Medicare ACOs don’t disclose how they pay their doctors

The law doesn’t require Medicare accountable care organizations (ACOs) to disclose their physician payment incentives, and now a new study finds that most aren't willing to either. 

When contacted as part of the study, 91% of the ACOs that provide care to 9 million Medicare patients refused to disclose their physician payment incentives, according to an article published in the American Journal of Public Health.

While the Centers for Medicare & Medicaid Services requires all managed care organizations that receive federal funds to disclose how they pay physicians, the government has waived the requirement for ACOs. That led a research team from Montefiore Medical Center in New York City, City University of New York at Hunter College and the national consumer group Public Citizen to survey all 426 ACOs that participated in Medicare in 2015.

The survey asked how each ACO paid its primary care and specialist physicians, and whether doctors were financially penalized for ordering tests or making referrals that can increase costs. Despite repeated email and mail surveys, only 39 ACOs (9.2%) provided any information on their physician payment policies, according to the study.

ACOs receive capitation-like payments and keep a portion of savings if they reduce patients' use of care. That has some people worried that ACOs—much like HMOs in the 1990s that resulted in the CMS disclosure requirement—might pressure their doctors to deny needed care to patients.

"In 1995, I was fired by U.S. Healthcare—now called Aetna—for violating a 'gag clause' in my contract, and revealing that the HMO offered doctors big bonuses for denying care to our patients,” David Himmelstein, M.D., a professor at the City University of New York at Hunter College and lecturer in medicine at Harvard, who was the study's senior author, said in an emailed announcement about the study. “In response to the ensuing public outcry, Medicare banned gag clauses and required HMOs to disclose how they pay physicians. The same rules should apply to ACOs, which are essentially the modern version of HMOs."

Among the few ACOs that responded to the researchers’ survey, 85% indicated that they tied primary care providers’ compensation to quality metrics. Almost half said they offered doctors incentives to reduce care, via bonuses or withholds (financial penalties) on how much care individual doctors ordered for their patients. In other cases, physician reimbursement was tied to the bonuses or penalties that ACOs received from Medicare, the study said.

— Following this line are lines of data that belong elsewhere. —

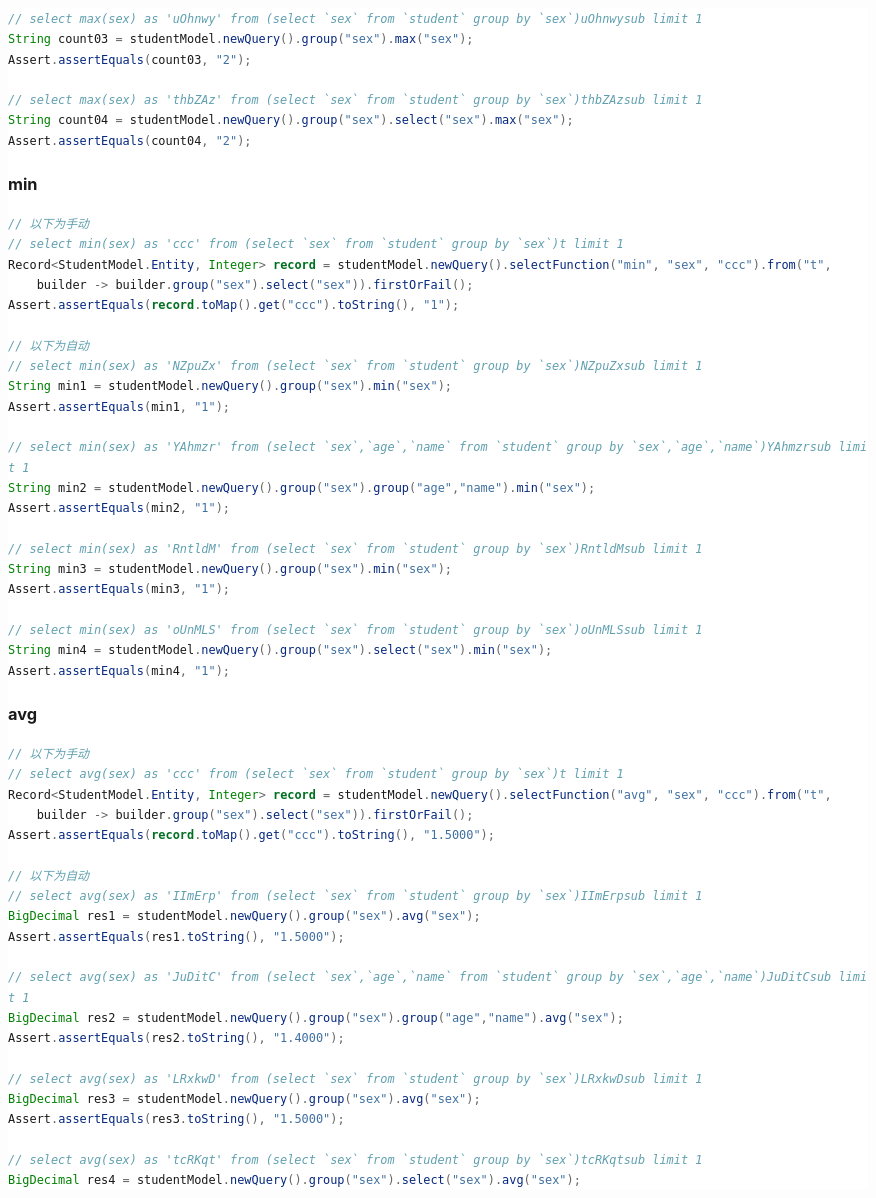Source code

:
```java
// select max(sex) as 'uOhnwy' from (select `sex` from `student` group by `sex`)uOhnwysub limit 1
String count03 = studentModel.newQuery().group("sex").max("sex");
Assert.assertEquals(count03, "2");

// select max(sex) as 'thbZAz' from (select `sex` from `student` group by `sex`)thbZAzsub limit 1
String count04 = studentModel.newQuery().group("sex").select("sex").max("sex");
Assert.assertEquals(count04, "2");
```

### min

```java
// 以下为手动
// select min(sex) as 'ccc' from (select `sex` from `student` group by `sex`)t limit 1
Record<StudentModel.Entity, Integer> record = studentModel.newQuery().selectFunction("min", "sex", "ccc").from("t",
    builder -> builder.group("sex").select("sex")).firstOrFail();
Assert.assertEquals(record.toMap().get("ccc").toString(), "1");

// 以下为自动
// select min(sex) as 'NZpuZx' from (select `sex` from `student` group by `sex`)NZpuZxsub limit 1
String min1 = studentModel.newQuery().group("sex").min("sex");
Assert.assertEquals(min1, "1");

// select min(sex) as 'YAhmzr' from (select `sex`,`age`,`name` from `student` group by `sex`,`age`,`name`)YAhmzrsub limit 1
String min2 = studentModel.newQuery().group("sex").group("age","name").min("sex");
Assert.assertEquals(min2, "1");

// select min(sex) as 'RntldM' from (select `sex` from `student` group by `sex`)RntldMsub limit 1
String min3 = studentModel.newQuery().group("sex").min("sex");
Assert.assertEquals(min3, "1");

// select min(sex) as 'oUnMLS' from (select `sex` from `student` group by `sex`)oUnMLSsub limit 1
String min4 = studentModel.newQuery().group("sex").select("sex").min("sex");
Assert.assertEquals(min4, "1");
```

### avg

```java
// 以下为手动
// select avg(sex) as 'ccc' from (select `sex` from `student` group by `sex`)t limit 1
Record<StudentModel.Entity, Integer> record = studentModel.newQuery().selectFunction("avg", "sex", "ccc").from("t",
    builder -> builder.group("sex").select("sex")).firstOrFail();
Assert.assertEquals(record.toMap().get("ccc").toString(), "1.5000");

// 以下为自动
// select avg(sex) as 'IImErp' from (select `sex` from `student` group by `sex`)IImErpsub limit 1
BigDecimal res1 = studentModel.newQuery().group("sex").avg("sex");
Assert.assertEquals(res1.toString(), "1.5000");

// select avg(sex) as 'JuDitC' from (select `sex`,`age`,`name` from `student` group by `sex`,`age`,`name`)JuDitCsub limit 1
BigDecimal res2 = studentModel.newQuery().group("sex").group("age","name").avg("sex");
Assert.assertEquals(res2.toString(), "1.4000");

// select avg(sex) as 'LRxkwD' from (select `sex` from `student` group by `sex`)LRxkwDsub limit 1
BigDecimal res3 = studentModel.newQuery().group("sex").avg("sex");
Assert.assertEquals(res3.toString(), "1.5000");

// select avg(sex) as 'tcRKqt' from (select `sex` from `student` group by `sex`)tcRKqtsub limit 1
BigDecimal res4 = studentModel.newQuery().group("sex").select("sex").avg("sex");
```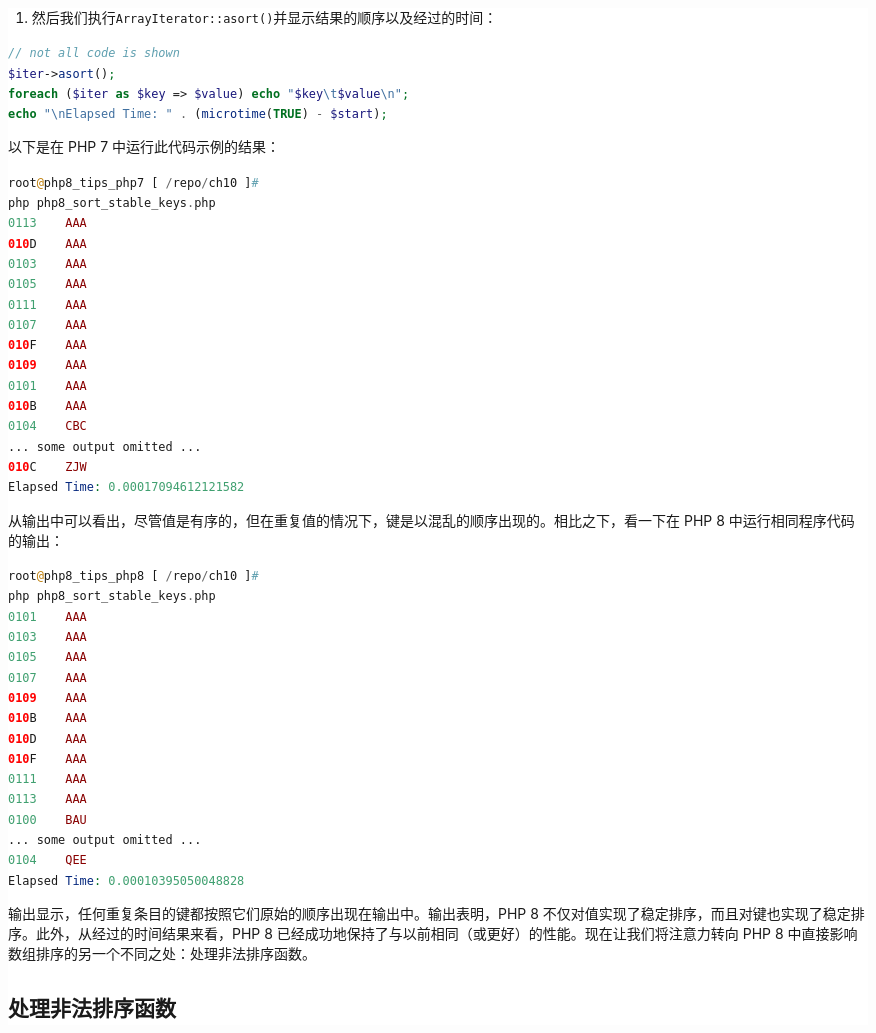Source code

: 1.  然后我们执行`ArrayIterator::asort()`并显示结果的顺序以及经过的时间：

```php
// not all code is shown
$iter->asort();
foreach ($iter as $key => $value) echo "$key\t$value\n";
echo "\nElapsed Time: " . (microtime(TRUE) - $start);
```

以下是在 PHP 7 中运行此代码示例的结果：

```php
root@php8_tips_php7 [ /repo/ch10 ]# 
php php8_sort_stable_keys.php 
0113    AAA
010D    AAA
0103    AAA
0105    AAA
0111    AAA
0107    AAA
010F    AAA
0109    AAA
0101    AAA
010B    AAA
0104    CBC
... some output omitted ...
010C    ZJW
Elapsed Time: 0.00017094612121582
```

从输出中可以看出，尽管值是有序的，但在重复值的情况下，键是以混乱的顺序出现的。相比之下，看一下在 PHP 8 中运行相同程序代码的输出：

```php
root@php8_tips_php8 [ /repo/ch10 ]# 
php php8_sort_stable_keys.php 
0101    AAA
0103    AAA
0105    AAA
0107    AAA
0109    AAA
010B    AAA
010D    AAA
010F    AAA
0111    AAA
0113    AAA
0100    BAU
... some output omitted ...
0104    QEE
Elapsed Time: 0.00010395050048828
```

输出显示，任何重复条目的键都按照它们原始的顺序出现在输出中。输出表明，PHP 8 不仅对值实现了稳定排序，而且对键也实现了稳定排序。此外，从经过的时间结果来看，PHP 8 已经成功地保持了与以前相同（或更好）的性能。现在让我们将注意力转向 PHP 8 中直接影响数组排序的另一个不同之处：处理非法排序函数。

## 处理非法排序函数
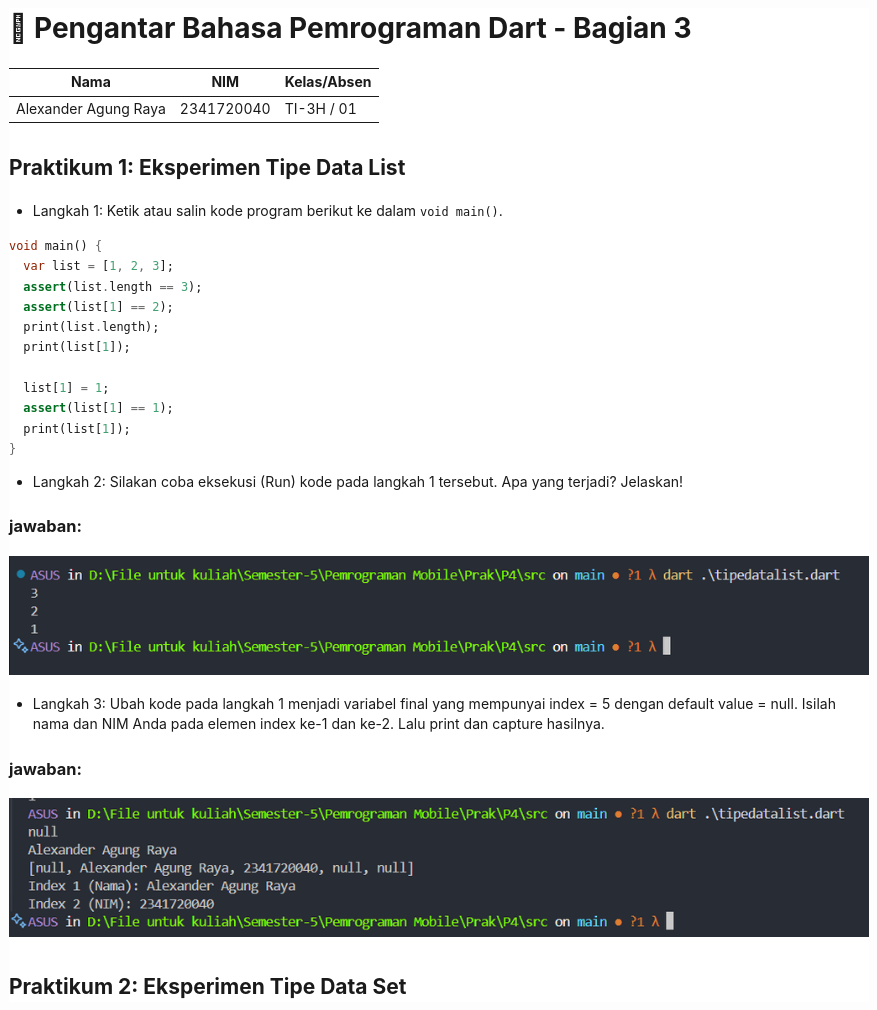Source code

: <h1>📱 Pengantar Bahasa Pemrograman Dart - Bagian 3</h1>

| Nama | NIM | Kelas/Absen |
| --- | --- | --- |
| Alexander Agung Raya | 2341720040 | TI-3H / 01 |

## Praktikum 1: Eksperimen Tipe Data List

- Langkah 1:
Ketik atau salin kode program berikut ke dalam `void main()`.

```dart
void main() {
  var list = [1, 2, 3];
  assert(list.length == 3);
  assert(list[1] == 2);
  print(list.length);
  print(list[1]);

  list[1] = 1;
  assert(list[1] == 1);
  print(list[1]);
}
```
- Langkah 2:
Silakan coba eksekusi (Run) kode pada langkah 1 tersebut. Apa yang terjadi? Jelaskan!

### jawaban:
![alt text](/img/p4-1-1.png)

- Langkah 3:
Ubah kode pada langkah 1 menjadi variabel final yang mempunyai index = 5 dengan default value = null. Isilah nama dan NIM Anda pada elemen index ke-1 dan ke-2. Lalu print dan capture hasilnya.

### jawaban:
![alt text](/img/p4-1-2.png)

## Praktikum 2: Eksperimen Tipe Data Set
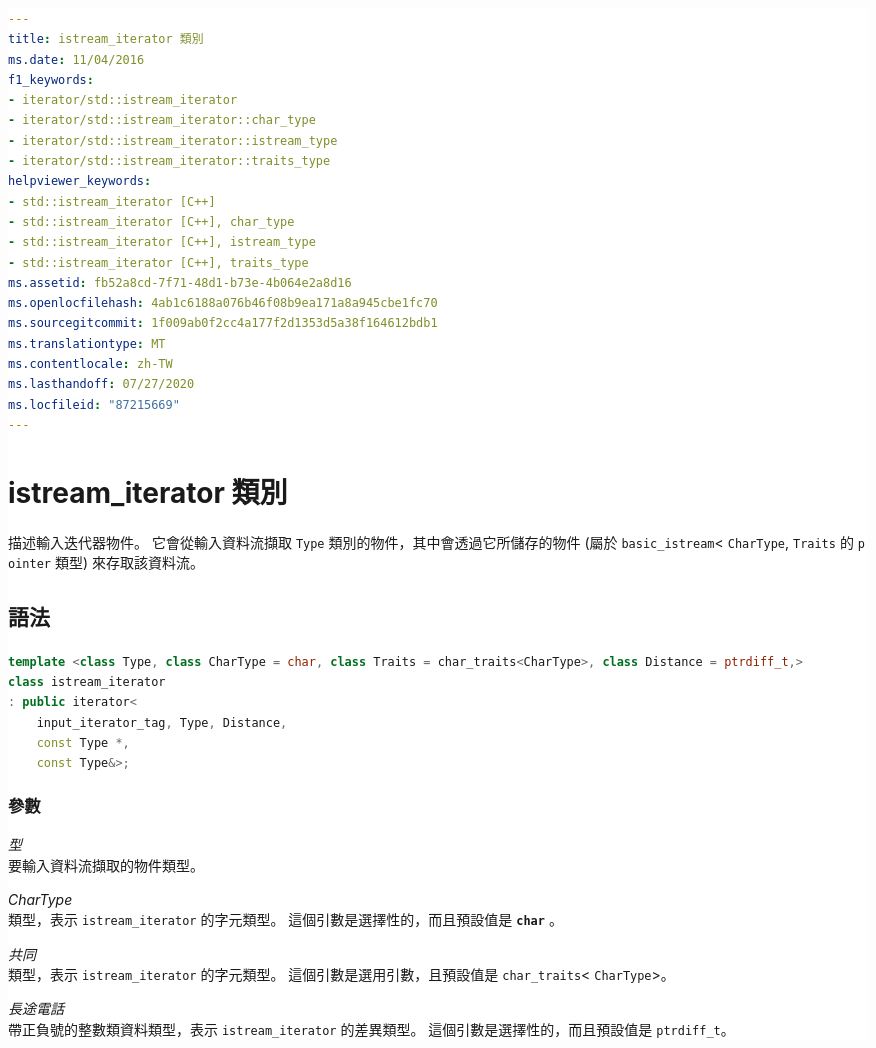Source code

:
 ```yaml
---
title: istream_iterator 類別
ms.date: 11/04/2016
f1_keywords:
- iterator/std::istream_iterator
- iterator/std::istream_iterator::char_type
- iterator/std::istream_iterator::istream_type
- iterator/std::istream_iterator::traits_type
helpviewer_keywords:
- std::istream_iterator [C++]
- std::istream_iterator [C++], char_type
- std::istream_iterator [C++], istream_type
- std::istream_iterator [C++], traits_type
ms.assetid: fb52a8cd-7f71-48d1-b73e-4b064e2a8d16
ms.openlocfilehash: 4ab1c6188a076b46f08b9ea171a8a945cbe1fc70
ms.sourcegitcommit: 1f009ab0f2cc4a177f2d1353d5a38f164612bdb1
ms.translationtype: MT
ms.contentlocale: zh-TW
ms.lasthandoff: 07/27/2020
ms.locfileid: "87215669"
---
```

# <a name="istream_iterator-class"></a>istream_iterator 類別

描述輸入迭代器物件。 它會從輸入資料流擷取 `Type` 類別的物件，其中會透過它所儲存的物件 (屬於 `basic_istream`< `CharType`, `Traits` 的 `pointer` 類型) 來存取該資料流。

## <a name="syntax"></a>語法

```cpp
template <class Type, class CharType = char, class Traits = char_traits<CharType>, class Distance = ptrdiff_t,>
class istream_iterator
: public iterator<
    input_iterator_tag, Type, Distance,
    const Type *,
    const Type&>;
```

### <a name="parameters"></a>參數

*型*\
要輸入資料流擷取的物件類型。

*CharType*\
類型，表示 `istream_iterator` 的字元類型。 這個引數是選擇性的，而且預設值是 **`char`** 。

*共同*\
類型，表示 `istream_iterator` 的字元類型。 這個引數是選用引數，且預設值是 `char_traits`< `CharType`>。

*長途電話*\
帶正負號的整數類資料類型，表示 `istream_iterator` 的差異類型。 這個引數是選擇性的，而且預設值是 `ptrdiff_t`。
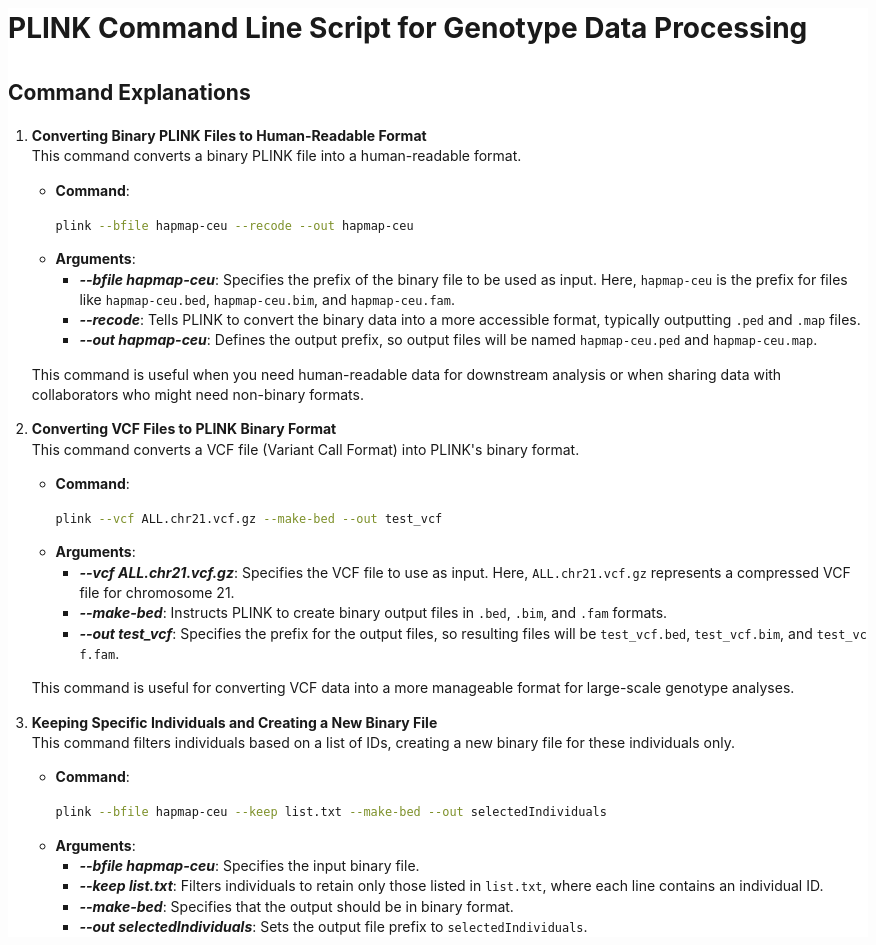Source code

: 
# PLINK Command Line Script for Genotype Data Processing


## Command Explanations

1. **Converting Binary PLINK Files to Human-Readable Format**  
   This command converts a binary PLINK file into a human-readable format.

   - **Command**:  
     ```bash
     plink --bfile hapmap-ceu --recode --out hapmap-ceu
     ```
   - **Arguments**:  
     - ***--bfile hapmap-ceu***: Specifies the prefix of the binary file to be used as input. Here, `hapmap-ceu` is the prefix for files like `hapmap-ceu.bed`, `hapmap-ceu.bim`, and `hapmap-ceu.fam`.
     - ***--recode***: Tells PLINK to convert the binary data into a more accessible format, typically outputting `.ped` and `.map` files.
     - ***--out hapmap-ceu***: Defines the output prefix, so output files will be named `hapmap-ceu.ped` and `hapmap-ceu.map`.

   This command is useful when you need human-readable data for downstream analysis or when sharing data with collaborators who might need non-binary formats.

2. **Converting VCF Files to PLINK Binary Format**  
   This command converts a VCF file (Variant Call Format) into PLINK's binary format.

   - **Command**:  
     ```bash
     plink --vcf ALL.chr21.vcf.gz --make-bed --out test_vcf
     ```
   - **Arguments**:  
     - ***--vcf ALL.chr21.vcf.gz***: Specifies the VCF file to use as input. Here, `ALL.chr21.vcf.gz` represents a compressed VCF file for chromosome 21.
     - ***--make-bed***: Instructs PLINK to create binary output files in `.bed`, `.bim`, and `.fam` formats.
     - ***--out test_vcf***: Specifies the prefix for the output files, so resulting files will be `test_vcf.bed`, `test_vcf.bim`, and `test_vcf.fam`.

   This command is useful for converting VCF data into a more manageable format for large-scale genotype analyses.

3. **Keeping Specific Individuals and Creating a New Binary File**  
   This command filters individuals based on a list of IDs, creating a new binary file for these individuals only.

   - **Command**:  
     ```bash
     plink --bfile hapmap-ceu --keep list.txt --make-bed --out selectedIndividuals
     ```
   - **Arguments**:  
     - ***--bfile hapmap-ceu***: Specifies the input binary file.
     - ***--keep list.txt***: Filters individuals to retain only those listed in `list.txt`, where each line contains an individual ID.
     - ***--make-bed***: Specifies that the output should be in binary format.
     - ***--out selectedIndividuals***: Sets the output file prefix to `selectedIndividuals`.
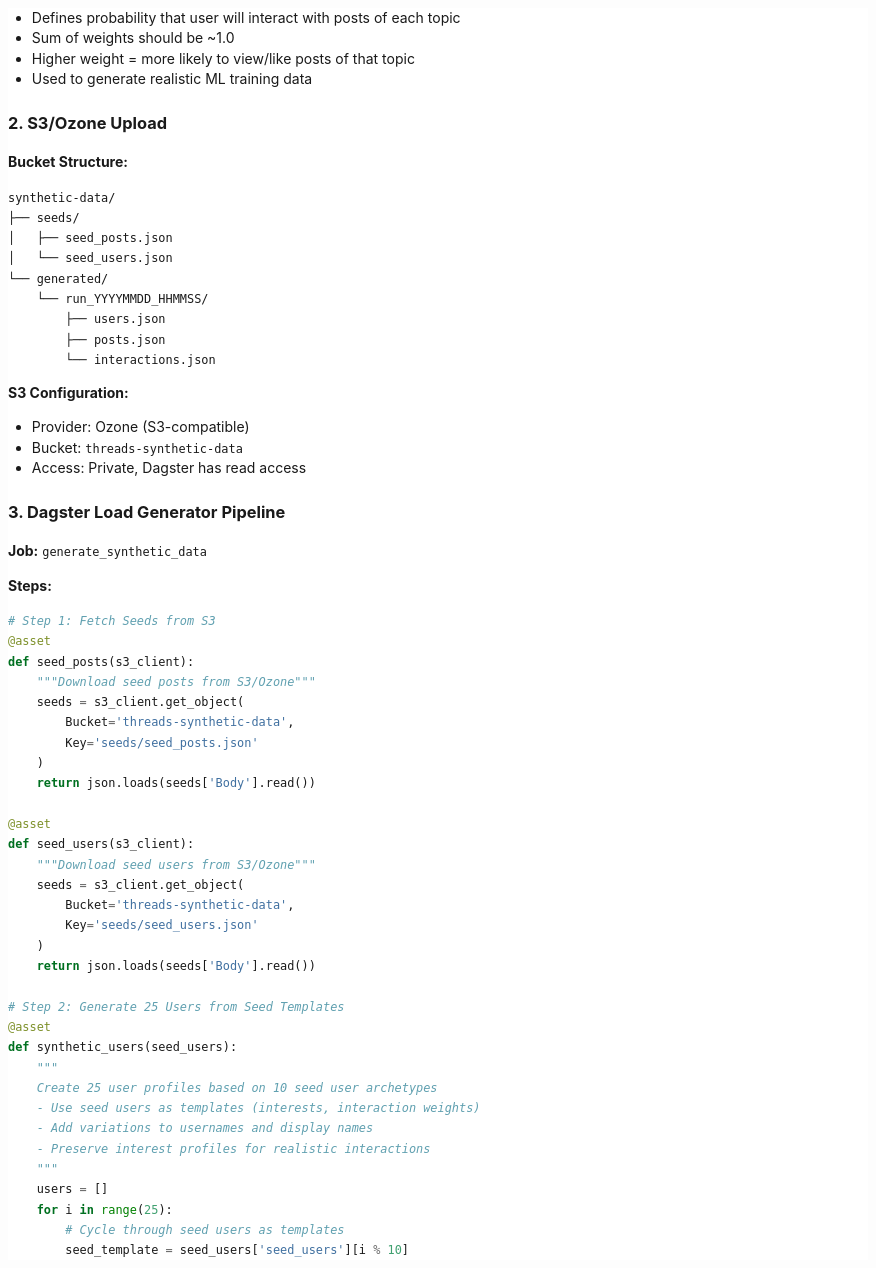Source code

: - Defines probability that user will interact with posts of each topic
- Sum of weights should be ~1.0
- Higher weight = more likely to view/like posts of that topic
- Used to generate realistic ML training data

### 2. S3/Ozone Upload

**Bucket Structure:**

```
synthetic-data/
├── seeds/
│   ├── seed_posts.json
│   └── seed_users.json
└── generated/
    └── run_YYYYMMDD_HHMMSS/
        ├── users.json
        ├── posts.json
        └── interactions.json
```

**S3 Configuration:**

- Provider: Ozone (S3-compatible)
- Bucket: `threads-synthetic-data`
- Access: Private, Dagster has read access

### 3. Dagster Load Generator Pipeline

**Job:** `generate_synthetic_data`

**Steps:**

```python
# Step 1: Fetch Seeds from S3
@asset
def seed_posts(s3_client):
    """Download seed posts from S3/Ozone"""
    seeds = s3_client.get_object(
        Bucket='threads-synthetic-data',
        Key='seeds/seed_posts.json'
    )
    return json.loads(seeds['Body'].read())

@asset
def seed_users(s3_client):
    """Download seed users from S3/Ozone"""
    seeds = s3_client.get_object(
        Bucket='threads-synthetic-data',
        Key='seeds/seed_users.json'
    )
    return json.loads(seeds['Body'].read())

# Step 2: Generate 25 Users from Seed Templates
@asset
def synthetic_users(seed_users):
    """
    Create 25 user profiles based on 10 seed user archetypes
    - Use seed users as templates (interests, interaction weights)
    - Add variations to usernames and display names
    - Preserve interest profiles for realistic interactions
    """
    users = []
    for i in range(25):
        # Cycle through seed users as templates
        seed_template = seed_users['seed_users'][i % 10]

```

RELATED: Can ACOs survive a repeal and replacement of the Affordable Care Act?

The researchers said they don’t agree with CMS’ decision to waive the disclosure requirement for ACOs, which have been contracting with Medicare since 2011. “The lack of ACO transparency means that millions of Medicare patients can't know how their doctors are being paid. Despite this, ACOs have garnered support from policymakers,” said study author Mayce Mansour, M.D., a primary care physician at Mount Sinai who was a lead author of the study and a resident at Montefiore when the study was initiated.

ACOs were established under the Affordable Care Act to improve care and reduce costs. More than 850 ACOs currently provide care to more than 28 million patients across the country. This year 570 ACOs will participate in CMS models, including the Shared Savings Program, Next Generation ACO Model and The Comprehensive ESRD Care Model.